The Syrian war has been felt around the world with the refugee crisis echoing outward to countries near and far.
Over half of Syria‘s pre-war population of 22 million has been displaced either internally or abroad. In camps throughout Idlib governorate in Northern Syria, millions of internally displaced people (IDPs) live on the outskirts of cities and towns still outside of the regime’s control, many of them displaced several times over. With the regime closing in on these areas, Syria’s neighbors are bracing themselves for perhaps the largest wave of refugees yet.
But mainstream coverage of the refugee crisis often omits the fact that displacement of Syrians from their homes en masse is not merely a tragic consequence of the war—it is a goal in itself. The migrations seen since 2011 are the result of a deliberate strategy by the Assad regime to depopulate strategically important areas of their Sunni inhabitants and resettle those areas with groups loyal to the regime.
Over the course of the war, a familiar pattern has emerged. As in Aleppo, Ghouta, and other cities throughout central and southern Syria, the regime and its allies lay siege, sometimes for years, to the Sunni-majority cities, towns and neighborhoods from which the opposition draws its support. Eventually, when opposition forces can no longer hold out, the regime offers the opportunity for both fighters and civilians to evacuate as it retakes the area. Following these evacuation deals, the (mostly Sunni) IDPs flee in droves to opposition-held territories, fearing that they will be detained, conscripted, disappeared, or killed when the regime returns.

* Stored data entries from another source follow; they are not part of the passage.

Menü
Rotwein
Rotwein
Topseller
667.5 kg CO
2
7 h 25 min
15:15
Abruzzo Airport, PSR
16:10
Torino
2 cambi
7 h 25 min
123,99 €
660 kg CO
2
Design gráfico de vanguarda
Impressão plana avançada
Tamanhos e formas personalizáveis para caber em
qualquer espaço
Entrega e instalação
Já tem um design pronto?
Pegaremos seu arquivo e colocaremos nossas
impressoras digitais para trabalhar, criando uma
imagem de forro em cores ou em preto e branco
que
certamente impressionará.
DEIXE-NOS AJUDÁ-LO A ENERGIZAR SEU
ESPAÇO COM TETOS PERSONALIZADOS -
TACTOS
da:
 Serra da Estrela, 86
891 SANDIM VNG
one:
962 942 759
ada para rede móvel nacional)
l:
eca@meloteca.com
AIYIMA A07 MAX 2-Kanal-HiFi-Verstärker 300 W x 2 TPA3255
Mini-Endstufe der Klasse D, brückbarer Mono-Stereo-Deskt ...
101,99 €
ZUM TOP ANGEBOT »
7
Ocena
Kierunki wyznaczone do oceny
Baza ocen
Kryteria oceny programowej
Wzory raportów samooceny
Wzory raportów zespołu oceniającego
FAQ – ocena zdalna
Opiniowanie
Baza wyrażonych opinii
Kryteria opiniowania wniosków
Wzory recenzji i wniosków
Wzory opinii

This strategy has dramatically shifted Syria’s demographics, and will have serious implications for the country’s future long after the fighting has ended. The overall effect of these forced migrations has been a large-scale shift of Sunni populations out of Syria’s major central and coastal cities – the region the regime considers “essential Syria” – and into the smaller cities and rural areas to the north and east. Historically, the Assad regime has drawn its support from the country’s minority Alawite population, which dominates the country’s military and political leadership, while support for the opposition has been primarily Sunni. As the regime recaptures neighborhoods, it encourages Shi’ites – including foreign militants – to settle there with their families. Even the Assad regime’s approach to reconstruction is designed to marginalize those seen as disloyal to the regime, with new laws making it nearly impossible for those who fled to reclaim their property if they return. With these steps, the regime has insulated itself by pushing Sunni populations out of Syria’s urban centers and coastal areas and discouraging them from returning, thus making it less likely that a revolt would find fruitful ground there in the future.
This issue has taken on renewed importance as the international community has largely accepted that the regime will win the war, and some of Syria’s neighbors have begun repatriating refugees. Feeling squeezed by domestic political and economic stresses, many host countries are eager to see these refugees returned, and the regime and Russia have readily promoted the narrative that it is safe to come home. But, as geopolitical pressures contrive to hasten the war to an end, there is a grave risk of further entrenching the divisions the regime has drawn.
The international community must not forget Assad’s hand in orchestrating the refugee crisis, or his motivations for doing so. Repatriating displaced Syrians and normalizing the regime before the fundamental causes of the revolution are addressed would be unwise and unfair; the regime has no intention of reintegrating these people into the country when it has spent years working to marginalize them. And while there is a great need for international humanitarian aid to rebuild Syria’s infrastructure, any assistance must come with strict stipulations for the treatment of returned Syrians and the use of the funds – the U.S. and Europe must not fund efforts that further entrench the segregation of Syrians by sect and loyalty. While the current US policy of withholding aid on the condition of a political transition is unrealistic, the aim is sound: the United States should not be party to the Assad regime remaking the country to its political benefit.